■ PASSAGE GIVEN:
Calculate the scale s and zero point z for the quantization relation r = s(q-z), where r are the original values and q are the corresponding quantized values.

r and z are calculated such that every value within [rmin,rmax] has an approximate representation within [qmin,qmax]. In addition, qmin <= z <= qmax is enforced. If the symmetric flag is set to True, the interval [rmin,rmax] is symmetrized to [-absmax, +absmax], where absmax = max(abs(rmin), abs(rmax)).

Parameters:

rmin – minimum value of r
rmax – maximum value of r
qmin – minimum value representable by the target quantization data type
qmax – maximum value representable by the target quantization data type

Returns:

zero and scale [z, s]

quark.onnx.quant_utils.compute_scale_zp_fp(rmin: ndarray[Any, Any], rmax: ndarray[Any, Any], qmin: ndarray[Any, Any], qmax: ndarray[Any, Any], element_type: int, method: CalibrationMethod, symmetric: bool = True, use_scaling: bool = False) → List[Any][source]#

Calculate the scale and zero point for a float type.

Parameters:

rmin – minimum value of r
rmax – maximum value of r
element_type – the element data type of the tensor to quantize

Returns:

zero and scale [z, s]

quark.onnx.quant_utils.dequantize_data(data: ndarray[Any, Any], scale: ndarray[Any, Any], zero_point: ndarray[Any, Any]) → Any[source]#

Parameters:

data – the input data
scale – the scale for quantization
zero_point – the zero point for quantization

Returns:

the de-quantized data

quark.onnx.quant_utils.quantize_data_pof2s(data: ndarray[Any, Any], qType: int, symmetric: bool, reduce_range: bool = False, rmin_real_range: float | None = None, rmin_override: ndarray[Any, Any] | None = None, rmax_override: ndarray[Any, Any] | None = None, method: PowerOfTwoMethod = PowerOfTwoMethod.NonOverflow, pos_range: int = 5, use_pof2s: bool = True, use_scaling: bool = False) → Any[source]#

Parameters:

data – data to quantize
qType – data type to quantize to. Supported types UINT8/16 and INT8/16
symmetric – whether symmetric quantization is used or not. This is applied to INT8/16.

(Collected data entries)
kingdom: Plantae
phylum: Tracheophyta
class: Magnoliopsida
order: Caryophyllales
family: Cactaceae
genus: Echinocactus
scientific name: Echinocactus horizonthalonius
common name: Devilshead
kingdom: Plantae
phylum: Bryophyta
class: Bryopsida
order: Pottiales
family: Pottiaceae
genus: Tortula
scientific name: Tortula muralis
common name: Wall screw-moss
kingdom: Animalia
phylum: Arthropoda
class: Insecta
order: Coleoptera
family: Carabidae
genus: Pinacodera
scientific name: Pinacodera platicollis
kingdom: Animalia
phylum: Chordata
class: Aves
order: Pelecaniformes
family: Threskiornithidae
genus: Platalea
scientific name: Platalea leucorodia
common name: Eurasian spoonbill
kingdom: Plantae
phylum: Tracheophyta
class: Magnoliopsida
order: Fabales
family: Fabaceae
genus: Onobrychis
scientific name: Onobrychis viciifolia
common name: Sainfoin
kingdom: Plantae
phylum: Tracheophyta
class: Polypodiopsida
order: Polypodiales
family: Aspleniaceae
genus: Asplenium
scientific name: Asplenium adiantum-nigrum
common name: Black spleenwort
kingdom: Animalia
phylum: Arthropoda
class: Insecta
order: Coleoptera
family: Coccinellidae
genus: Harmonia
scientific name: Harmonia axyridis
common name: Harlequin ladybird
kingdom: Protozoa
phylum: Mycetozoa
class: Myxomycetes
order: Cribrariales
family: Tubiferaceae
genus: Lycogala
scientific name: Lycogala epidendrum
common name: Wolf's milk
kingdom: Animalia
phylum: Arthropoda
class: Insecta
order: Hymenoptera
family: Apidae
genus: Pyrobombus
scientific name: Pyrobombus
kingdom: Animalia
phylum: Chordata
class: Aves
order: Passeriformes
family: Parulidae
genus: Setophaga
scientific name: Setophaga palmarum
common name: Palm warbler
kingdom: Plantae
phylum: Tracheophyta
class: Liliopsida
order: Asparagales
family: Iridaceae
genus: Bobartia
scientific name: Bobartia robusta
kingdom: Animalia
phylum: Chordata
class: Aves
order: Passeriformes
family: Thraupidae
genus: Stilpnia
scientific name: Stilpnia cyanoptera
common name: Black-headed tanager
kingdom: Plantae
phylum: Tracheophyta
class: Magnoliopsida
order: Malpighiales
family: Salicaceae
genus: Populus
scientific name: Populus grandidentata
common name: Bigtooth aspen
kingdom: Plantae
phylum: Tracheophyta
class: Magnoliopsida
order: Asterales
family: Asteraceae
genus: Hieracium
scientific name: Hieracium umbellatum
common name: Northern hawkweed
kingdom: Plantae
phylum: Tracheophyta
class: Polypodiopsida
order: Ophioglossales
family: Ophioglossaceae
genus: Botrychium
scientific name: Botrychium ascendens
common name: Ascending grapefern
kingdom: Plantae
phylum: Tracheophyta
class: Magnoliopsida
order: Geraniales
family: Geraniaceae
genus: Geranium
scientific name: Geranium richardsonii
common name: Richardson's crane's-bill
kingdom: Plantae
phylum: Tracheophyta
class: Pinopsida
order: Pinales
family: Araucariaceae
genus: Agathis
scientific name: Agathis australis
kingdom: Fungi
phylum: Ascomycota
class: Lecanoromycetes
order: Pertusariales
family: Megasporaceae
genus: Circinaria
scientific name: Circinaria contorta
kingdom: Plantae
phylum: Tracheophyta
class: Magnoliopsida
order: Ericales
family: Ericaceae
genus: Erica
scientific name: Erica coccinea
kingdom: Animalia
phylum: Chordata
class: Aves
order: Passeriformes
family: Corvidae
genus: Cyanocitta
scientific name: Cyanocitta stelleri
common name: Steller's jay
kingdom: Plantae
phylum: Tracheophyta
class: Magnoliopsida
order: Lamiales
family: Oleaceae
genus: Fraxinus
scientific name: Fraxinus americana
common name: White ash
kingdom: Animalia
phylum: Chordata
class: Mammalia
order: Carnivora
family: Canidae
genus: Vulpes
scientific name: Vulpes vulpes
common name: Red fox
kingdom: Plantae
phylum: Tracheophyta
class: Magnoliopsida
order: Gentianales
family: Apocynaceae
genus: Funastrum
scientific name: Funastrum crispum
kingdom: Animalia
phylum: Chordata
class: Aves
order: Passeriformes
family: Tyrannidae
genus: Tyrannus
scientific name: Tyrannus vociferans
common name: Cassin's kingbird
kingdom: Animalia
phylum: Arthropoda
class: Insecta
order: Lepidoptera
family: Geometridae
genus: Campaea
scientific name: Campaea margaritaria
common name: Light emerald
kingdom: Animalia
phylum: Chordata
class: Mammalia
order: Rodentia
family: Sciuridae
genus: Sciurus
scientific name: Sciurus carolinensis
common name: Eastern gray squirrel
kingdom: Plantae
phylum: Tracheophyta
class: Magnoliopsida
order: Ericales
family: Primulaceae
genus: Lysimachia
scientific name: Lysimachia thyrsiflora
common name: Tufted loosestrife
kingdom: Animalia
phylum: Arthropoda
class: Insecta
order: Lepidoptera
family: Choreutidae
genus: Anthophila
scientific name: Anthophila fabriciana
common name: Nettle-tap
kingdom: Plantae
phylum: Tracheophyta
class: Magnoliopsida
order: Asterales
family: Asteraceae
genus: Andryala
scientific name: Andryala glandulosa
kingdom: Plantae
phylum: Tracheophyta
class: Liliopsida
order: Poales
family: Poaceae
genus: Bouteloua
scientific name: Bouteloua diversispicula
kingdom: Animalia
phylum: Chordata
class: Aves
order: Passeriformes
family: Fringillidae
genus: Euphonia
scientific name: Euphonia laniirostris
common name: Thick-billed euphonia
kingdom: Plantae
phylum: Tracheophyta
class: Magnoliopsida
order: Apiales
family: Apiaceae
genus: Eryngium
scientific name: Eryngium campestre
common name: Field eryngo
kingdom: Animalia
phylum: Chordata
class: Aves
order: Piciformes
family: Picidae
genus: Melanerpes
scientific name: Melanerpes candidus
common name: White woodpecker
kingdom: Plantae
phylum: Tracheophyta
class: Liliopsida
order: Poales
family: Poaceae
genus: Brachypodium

■ WHAT IS NEEDED: Please decide whether each statement agrees with the quantization documentation: (a) dequantize_data returns the de-quantized data; (b) quantize_data_pof2s supports FLOAT16 as a target type; (c) in compute_scale_zp_fp, the symmetric parameter defaults to False. Answer yes or no for each, quoting the deciding words. The data plays no part in what is asked here.

■ PROBLEM SOLUTION:
(a) Yes: "the de-quantized data"
(b) No: "Supported types UINT8/16 and INT8/16"
(c) No: "symmetric: bool = True"